• _Page images and extracted text_
---+---
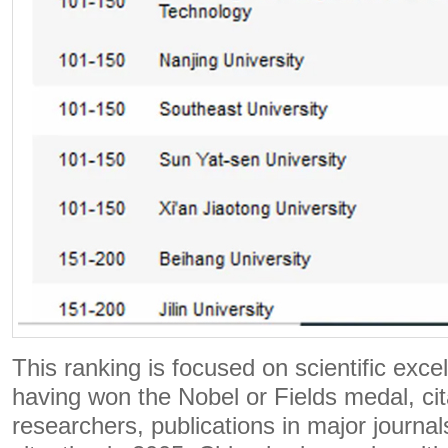
This ranking is focused on scientific exce
having won the Nobel or Fields medal, cit
researchers, publications in major journals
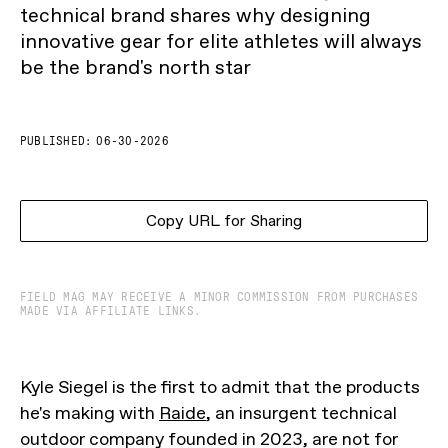
technical brand shares why designing
innovative gear for elite athletes will always
be the brand's north star
PUBLISHED:
06-30-2026
Copy URL for Sharing
FIELD MAG MAY RECEIVE A MINOR COMMISSION FROM PURCHASES
MADE VIA AFFILIATE LINKS.
Kyle Siegel is the first to admit that the products
he's making with
Raide
, an insurgent technical
outdoor company founded in 2023, are not for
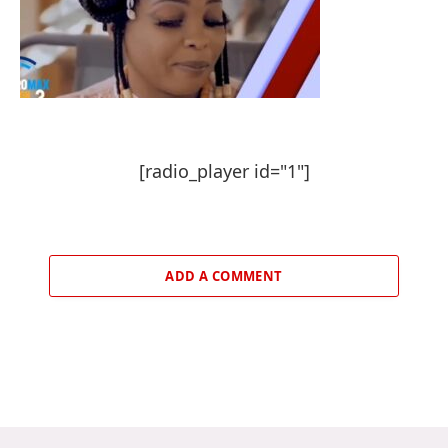
[radio_player id="1"]
ADD A COMMENT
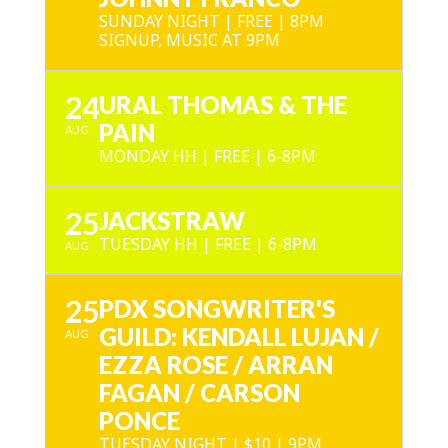
SUNDAY NIGHT | FREE | 8PM
SIGNUP, MUSIC AT 9PM
24
URAL THOMAS & THE
PAIN
AUG
MONDAY HH | FREE | 6-8PM
25
JACKSTRAW
TUESDAY HH | FREE | 6-8PM
AUG
25
PDX SONGWRITER'S
GUILD: KENDALL LUJAN /
AUG
EZZA ROSE / ARRAN
FAGAN / CARSON
PONCE
TUESDAY NIGHT | $10 | 9PM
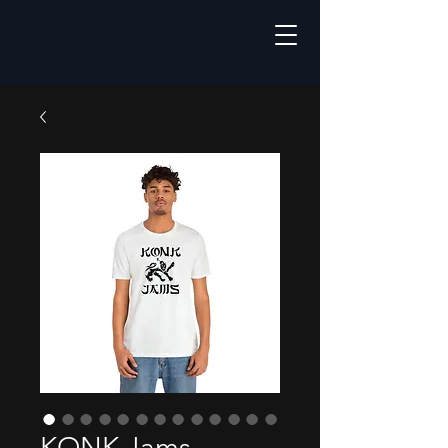
KONK Jams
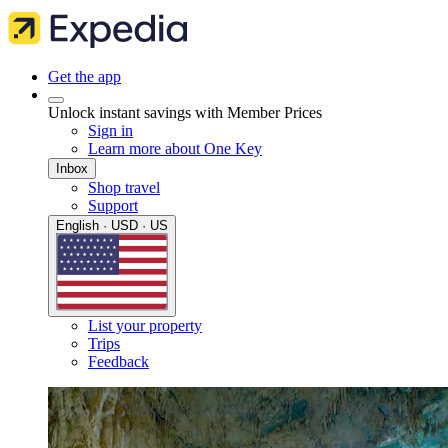
Get the app
Unlock instant savings with Member Prices
Sign in
Learn more about One Key
Inbox
Shop travel
Support
English · USD · US
List your property
Trips
Feedback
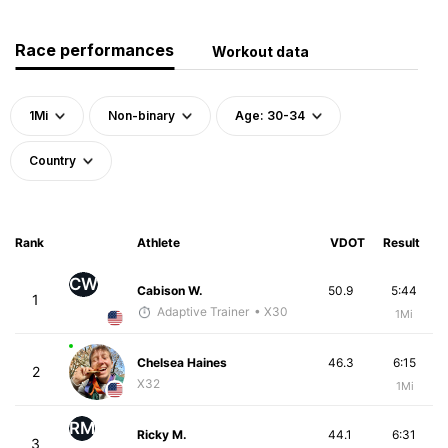
Race performances
Workout data
1Mi
Non-binary
Age: 30-34
Country
Rank
Athlete
VDOT
Result
CW
Cabison W.
50.9
5:44
1
Adaptive Trainer
• X30
1Mi
Chelsea Haines
46.3
6:15
2
X32
1Mi
RM
Ricky M.
44.1
6:31
3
---+---
• _TASK TO CARRY OUT_
Among the lines of the records above, count those holding the string "brand", and report only the number.

• _SOLUTION FOR THIS EXERCISE_
2